Reward, Step 2: 1,000 renown, 25,000 XP, Unique Item.
<<<>>>
Freaking Eisen Mungal, really? I gritted my teeth as I remembered what a pain in the ass he was, and how he’d told us he was no friend of rebels. What a lying weasel. He’d obviously done it to protect himself—he didn’t know us, and he’d had to take my claim of knowing Naitee on our word alone.
I scanned the quest again and checked the rewards. 50,000 XP was insane! But, the failure penalties were devastating. Excommunication from the rebel group and losing his rank among the Òrdugh an Garda Anam would crush Otto’s soul, so if nothing else, we’d have to take special care in getting Eisen back.
“Yeah,” I said, accepting the quest, “we’ll get it done, one way or another.”
“Excellent.” Jeanette stepped in as Arcona opened her mouth. “Otto, I will take you to our tailor for a fitting. Our backup plan was to sneak into the archive disguised as historians.” She circled him, then measured the width of his shoulders with her hands. “We weren’t planning on sending a Risi, so I don’t believe anything we had made up will fit you. No, you’re definitely too big, and you’ll want to be able to have at least your chainmail on underneath.”
She headed for the door, then turned back to look at Otto as he did not follow. Arcona waved him off with a mumbled “Dismissed,” and Otto moved to the door in three big strides.

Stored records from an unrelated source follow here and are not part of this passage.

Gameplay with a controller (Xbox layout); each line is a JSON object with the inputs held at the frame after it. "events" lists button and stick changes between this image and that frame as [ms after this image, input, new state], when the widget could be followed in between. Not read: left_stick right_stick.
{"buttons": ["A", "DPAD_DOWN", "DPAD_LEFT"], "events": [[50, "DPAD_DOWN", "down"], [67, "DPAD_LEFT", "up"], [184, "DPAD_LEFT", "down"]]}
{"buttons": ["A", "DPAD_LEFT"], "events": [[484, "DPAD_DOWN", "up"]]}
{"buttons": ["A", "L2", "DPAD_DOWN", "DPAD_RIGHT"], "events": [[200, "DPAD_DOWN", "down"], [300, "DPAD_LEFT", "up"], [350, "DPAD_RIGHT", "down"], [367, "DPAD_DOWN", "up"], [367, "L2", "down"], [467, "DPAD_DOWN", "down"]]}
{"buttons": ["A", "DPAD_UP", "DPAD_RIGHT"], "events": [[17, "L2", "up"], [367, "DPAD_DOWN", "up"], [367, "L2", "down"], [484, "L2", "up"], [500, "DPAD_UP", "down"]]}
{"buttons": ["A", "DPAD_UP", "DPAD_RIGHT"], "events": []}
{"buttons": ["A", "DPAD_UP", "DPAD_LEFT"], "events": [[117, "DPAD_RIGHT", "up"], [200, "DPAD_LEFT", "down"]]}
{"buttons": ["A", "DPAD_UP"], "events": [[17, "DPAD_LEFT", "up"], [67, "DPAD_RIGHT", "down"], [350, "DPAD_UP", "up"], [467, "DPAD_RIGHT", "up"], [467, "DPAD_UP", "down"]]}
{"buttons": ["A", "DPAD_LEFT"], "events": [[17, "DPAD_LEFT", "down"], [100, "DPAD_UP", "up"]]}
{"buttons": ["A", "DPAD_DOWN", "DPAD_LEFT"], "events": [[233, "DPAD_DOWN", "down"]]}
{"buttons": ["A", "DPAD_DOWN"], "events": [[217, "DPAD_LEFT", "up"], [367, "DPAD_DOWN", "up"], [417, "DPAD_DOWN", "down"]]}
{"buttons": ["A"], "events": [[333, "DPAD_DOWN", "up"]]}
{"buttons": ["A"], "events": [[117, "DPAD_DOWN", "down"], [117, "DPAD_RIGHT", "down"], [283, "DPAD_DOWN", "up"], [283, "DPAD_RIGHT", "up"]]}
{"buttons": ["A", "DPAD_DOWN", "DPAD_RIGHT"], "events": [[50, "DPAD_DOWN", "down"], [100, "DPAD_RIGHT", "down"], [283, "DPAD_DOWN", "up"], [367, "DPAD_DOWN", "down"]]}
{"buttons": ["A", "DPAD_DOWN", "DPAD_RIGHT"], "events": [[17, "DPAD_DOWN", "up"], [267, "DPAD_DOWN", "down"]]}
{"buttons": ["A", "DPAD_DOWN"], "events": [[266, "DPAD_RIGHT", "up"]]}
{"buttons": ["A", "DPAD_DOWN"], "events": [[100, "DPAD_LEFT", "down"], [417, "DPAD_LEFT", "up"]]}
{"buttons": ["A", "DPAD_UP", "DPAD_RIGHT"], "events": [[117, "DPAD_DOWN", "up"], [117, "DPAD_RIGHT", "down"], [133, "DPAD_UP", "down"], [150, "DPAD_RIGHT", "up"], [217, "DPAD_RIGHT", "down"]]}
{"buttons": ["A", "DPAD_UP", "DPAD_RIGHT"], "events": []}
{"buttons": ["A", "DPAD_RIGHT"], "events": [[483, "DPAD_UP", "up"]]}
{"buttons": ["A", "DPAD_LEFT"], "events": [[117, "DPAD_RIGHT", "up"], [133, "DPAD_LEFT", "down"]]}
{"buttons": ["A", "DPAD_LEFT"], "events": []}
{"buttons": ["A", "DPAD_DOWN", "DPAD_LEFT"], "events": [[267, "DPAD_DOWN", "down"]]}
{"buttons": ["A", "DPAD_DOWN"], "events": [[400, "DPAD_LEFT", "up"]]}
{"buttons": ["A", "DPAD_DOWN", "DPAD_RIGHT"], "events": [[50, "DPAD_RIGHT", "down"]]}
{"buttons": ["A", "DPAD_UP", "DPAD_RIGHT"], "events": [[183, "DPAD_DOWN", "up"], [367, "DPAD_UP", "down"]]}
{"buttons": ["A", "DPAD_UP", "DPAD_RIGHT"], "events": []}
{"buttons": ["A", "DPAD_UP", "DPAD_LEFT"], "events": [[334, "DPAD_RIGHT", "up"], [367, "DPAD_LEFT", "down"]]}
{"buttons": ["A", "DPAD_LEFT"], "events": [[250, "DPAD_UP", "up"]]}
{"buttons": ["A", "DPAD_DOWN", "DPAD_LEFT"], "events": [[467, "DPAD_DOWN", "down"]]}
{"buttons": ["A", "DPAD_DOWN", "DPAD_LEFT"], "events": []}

I sucked in a deep breath and let it out. In all of this mess, Otto and I still needed to collect information on the Faction Seal while we were in there. Going to the detention room, or wherever they were holding the Bindings Book in safety, would likely trigger all of the alarms. We’d have to take care of my looming quest first, and I was sure if Arcona knew that was the plan, she would have had me strung up from the ceiling and battered like a piñata.